Ethanol industry weathering price downturn

By Dave DeWitte

dave@corridorbusiness.com

Iowa’s ethanol producers have so far managed to weather a downturn in ethanol prices that have loosely paralleled the slump in oil prices, although leaner times may lie ahead.

The fortunes of several Corridor companies are linked to the ethanol industry, which has seen prices move in a general downtrend since March 2014. The futures price of ethanol on the New York Mercantile Exchange was about $1.62 per gallon on April 20, down from more than $3.20 per gallon at its peak last year.

“In 2014, we had a pretty good year,” said Monte Shaw, executive director of the Iowa Renewable Fuels Association. “Margins were good and volume was up. Now we’re holding onto the market, but the margin is razor thin.”

Iowa is the nation’s leading ethanol-producing state. It has at least 42 ethanol plants producing more than 3.8 billion gallons of ethanol per year, according to the association.

The margin Mr. Shaw referred to is known within the industry as the “grind margin.” It is the difference between the cost of feedstock such as corn, energy for processing, a chemical added to make ethanol unfit for human consumption, and the price for which ethanol and its co-products, such as distillers’ dried grains, can be sold.

The thin grind margin hasn’t shut down plants, but it could be slowing production and holding up expansion in the industry.

The weak margin was one of the factors that recently made it difficult for Fiberight LLC to complete its revamp of a shuttered ethanol plant in Blairstown to manufacture ethanol from cellulosic waste, according to company President Craig Stuart-Paul.
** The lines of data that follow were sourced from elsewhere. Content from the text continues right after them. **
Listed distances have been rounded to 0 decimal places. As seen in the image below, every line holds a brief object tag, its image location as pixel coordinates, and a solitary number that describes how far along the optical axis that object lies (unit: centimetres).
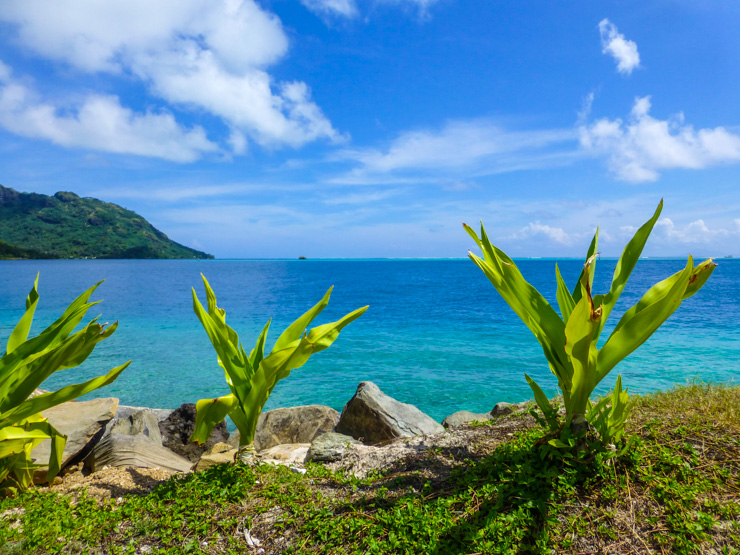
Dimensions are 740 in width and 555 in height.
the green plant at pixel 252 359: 309
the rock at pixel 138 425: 553
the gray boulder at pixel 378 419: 557
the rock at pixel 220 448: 467
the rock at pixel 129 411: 708
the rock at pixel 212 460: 341
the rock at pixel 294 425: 651
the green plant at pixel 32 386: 290
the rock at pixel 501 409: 530
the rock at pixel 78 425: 382
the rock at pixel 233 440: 646
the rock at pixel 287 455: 365
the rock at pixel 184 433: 595
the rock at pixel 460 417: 634
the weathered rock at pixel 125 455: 380
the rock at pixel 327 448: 348
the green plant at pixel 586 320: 218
He said lenders were reluctant to loan money for the project, due in part to the recently low margin and in part over concerns about the future of the Renewable Fuel Standard. The latter determines how much ethanol the petroleum industry must blend each year.

For the present time, Fiberight has shifted its focus to making waste cellulose into biogas. It plans to install a methane digester to produce the gas at a waste sorting facility it hopes to begin building this year in Marion.

Archer Daniels Midland (ADM), which operates one of the nation’s biggest ethanol plants in Cedar Rapids, is similarly concerned about the weak ethanol margins.

“While U.S. ethanol demand was seasonally strong because of the higher domestic response to lower gasoline prices, high industry production has built excess inventories,” ADM CEO Juan Luciano said in the company’s last quarterly earnings release. “Margins in this industry should remain challenged until supplies are better aligned with demand.”

Penford Corp., which operates a much smaller plant in Cedar Rapids and was recently acquired by Chicago-based Ingredion, cited “favorable ethanol market dynamics” in reporting higher earnings from its industrial division in the last quarter, although it didn’t address expectations for the current quarter.

Pacific Ethanol, a West Coast ethanol producer, recently told Wall Street analysts the company had scaled back production to 90 percent capacity from full capacity in the first quarter to better match supply to demand. Neil Koehler, the company’s CEO, said he sees other producers taking similar steps to reduce supply.

Although the federal Renewable Fuel Standard sets the minimum amount of fuel the petroleum industry must displace with renewable fuels, Mr. Shaw said it’s really ethanol’s role in enhancing octane inexpensively that has kept demand strong as petroleum prices have fallen.

Vehicles require gas that meets specific octane standards in order to meet engine performance requirements. U.S. refiners blend base gas at 84.5 percent octane, then blend it with 10 percent ethanol to achieve the minimum octane levels required in today’s engines – typically 87 or more, Mr. Shaw said.

Changing to petroleum-based octane enhancers would be more expensive and require time-consuming and expensive changes to gasoline processing and distribution systems, Mr. Shaw said. It would also raise the cost of gas, he added, pointing to the current difference of about 23-32 cents in the cost of straight gasoline and 10 percent ethanol blend (E10) as an indication of how much the price would likely rise.

A problem could also arise from the U.S. ethanol industry’s partial reliance on demand from what Mr. Shaw calls “unsophisticated” markets. They are a segment of the ethanol export markets that use petroleum-based additives to achieve the needed octane, and don’t really need ethanol for that purpose.

The export markets that fall into that category consume about 500 million gallons per year of U.S. ethanol.

“A 500-million gallon market might not seem to make much difference in a 14.5 billion gallon industry,” Mr. Shaw said. “It’s 3.5 percent of the market. But we don’t want to lose any market. We want to grow market.”